Tu t’es fait remarquer cette saison avec un énorme match contre Benfica à l’Estádio da Luz (9 arrêts)…
Je pense que c’est l’un de mes meilleurs matches. J’ai eu beaucoup de réussite. Mais l’objectif en tant que gardien de but, c’est de ramener des points à l’équipe. Ça n’a pas été mon cas malgré mon match (défaite 2-1). C’est le point négatif : tu fais un gros match mais tu ne ramènes pas de point. C’est toujours décevant. Après, ça te ramène pas mal de confiance, ce qui peut manquer à l’équipe en ce moment. On est derniers du championnat avec des résultats qui ne reflètent ni l’état d’esprit, ni le niveau de l’équipe. Si ça peut nous ramener de la confiance pour faire une deuxième grosse partie de saison… Mais c’est vrai que c’est l’un des meilleurs matches de ma carrière professionnelle.
Formé au Mans, @QBeunardeau a été incroyable malgré la défaite d’Aves (1-2) hier à Benfica.
Une dizaine d’arrêts pour maintenir son équipe en vie. Et il joue pourtant chez… la pire défense et lanterne rouge de Liga Nos. https://t.co/MMKt5HLn9I
— Sébastien Ferreira (@sebferreira23) January 11, 2020
Les résultats de cette saison (dernier de Liga Nos avec 9 points en 17 matches) sont surtout dus à un manque de confiance ?
On a vécu un début de championnat très, très compliqué. On a changé quasiment toute l’équipe cet été. Renouveler une équipe n’est jamais simple. On a mis du temps à se connaître sur le terrain. À force de perdre, tu perds de la confiance. Tu fais des conneries et la moindre erreur se paie cash. On a changé de coach il y a 6-7 journées. En terme de jeu, il n’y a pas photo par rapport au début de saison, mais on continue de perdre sur des faits de jeu. C’est une spirale négative dans laquelle on se trouve actuellement et dont on doit sortir le plus rapidement possible.

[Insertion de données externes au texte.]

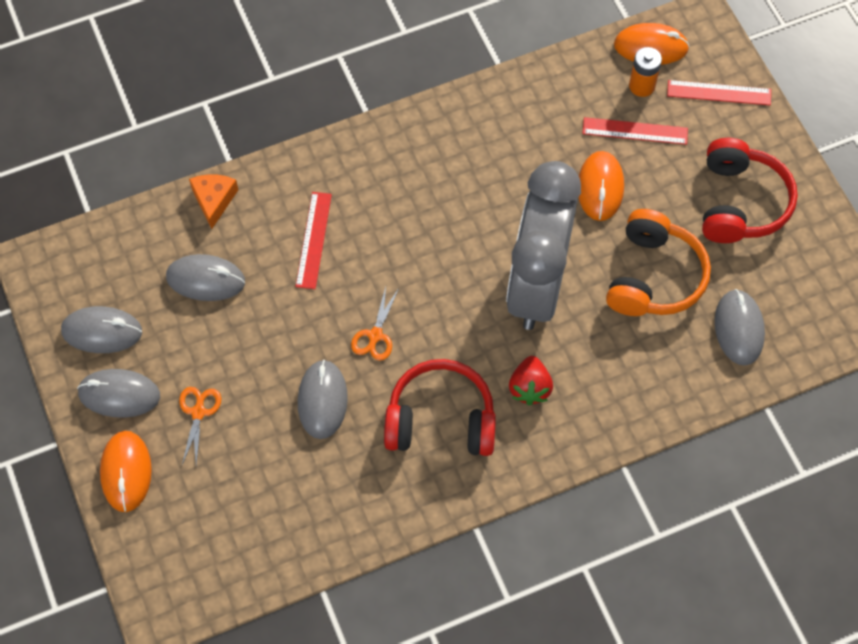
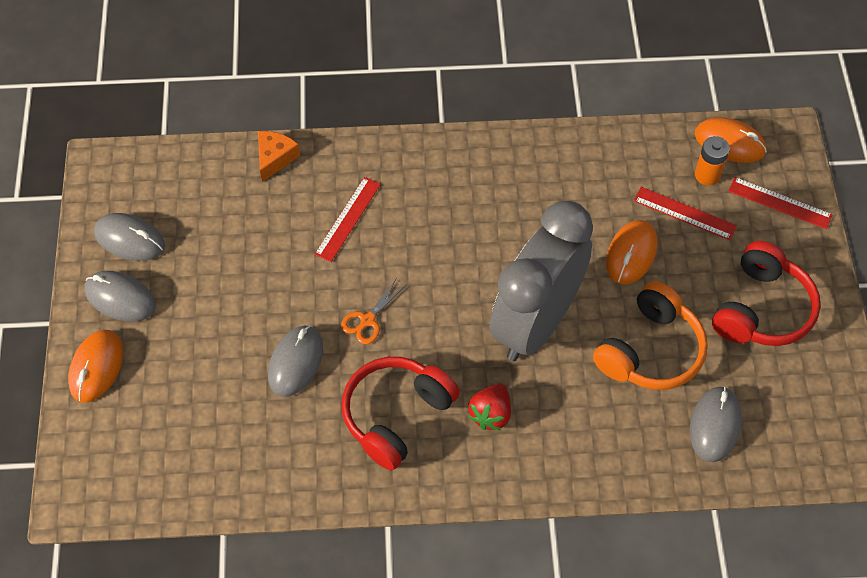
camera: 20 degrees right, 5 degrees down
grey mouse [166,254,245,301] -> none
orange scissors [179,387,221,465] -> none
red headphones [384,359,496,456] -> red headphones turned 75 degrees counterclockwise [342,357,460,470]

Tu es sous contrat jusqu’en 2022, tu es dans ta deuxième saison à Aves et tu n’as jamais fait plus de 2 ans dans le même club. Tu te vois rester encore un peu à Aves ?
Dans ma tête, je suis à Aves jusqu’à la fin de mon contrat. Après, on ne sait pas de quoi est fait demain. Le football va très vite, surtout dans le championnat portugais car c’est un championnat tremplin pour les joueurs. Moi, je vais donner mon maximum pour atteindre l’objectif du club, à savoir le maintien. Ce ne sera pas simple, c’est pourquoi il faudra se donner à 200% et n’avoir la tête qu’à Aves et pas à autre chose. On verra ce qui se passera cet été.

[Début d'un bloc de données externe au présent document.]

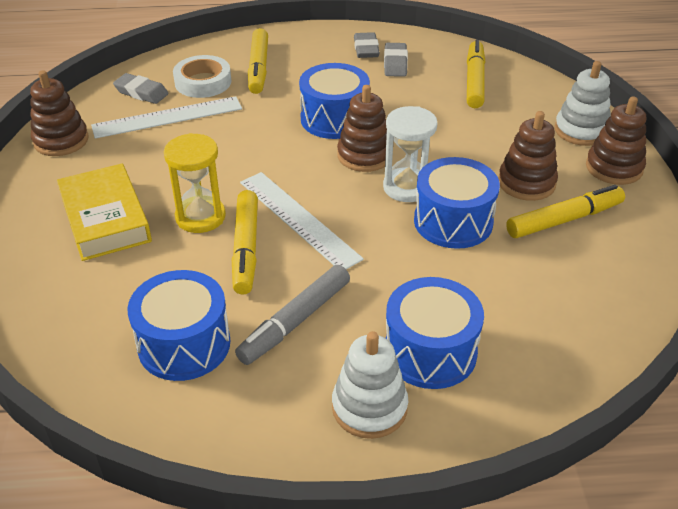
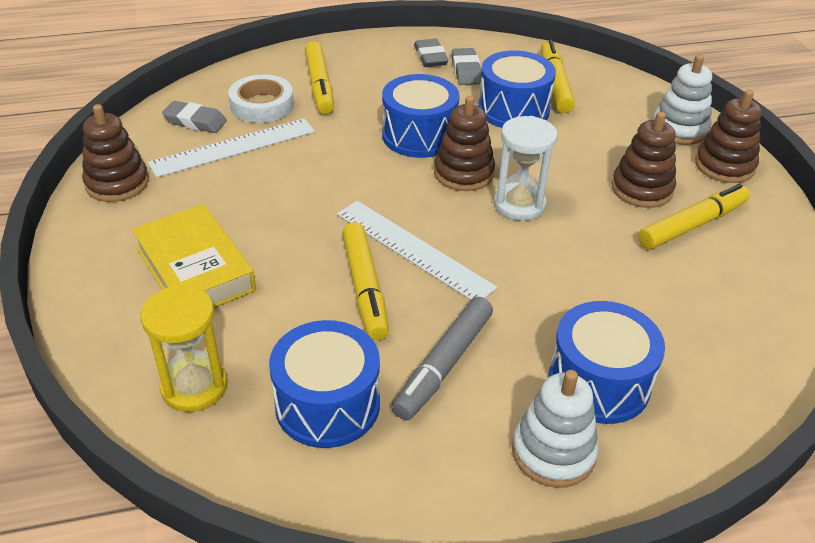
camera: 10 degrees left, 0 degrees up
yellow hourglass [164,133,226,233] -> yellow hourglass moved to [140,285,228,412]
blue drum [414,157,500,249] -> blue drum moved to [478,51,556,128]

Tu te sens bien installé ici ?
Oui, mon adaptation s’est faite assez rapidement. Avec ma femme, on parle la langue. On a une petite fille qui va naître ici, donc elle sera portugaise. Quoi qu’il arrive, je garderai le Portugal dans mon cœur. La naissance d’un enfant avec la nationalité d’un pays où tu te sens bien, tu es obligé de le garder dans ton cœur. C’est un pays qui me plaît beaucoup. Pourquoi pas, en fin de carrière ou une fois à la retraite, j’aurai peut-être des envies de revenir ici.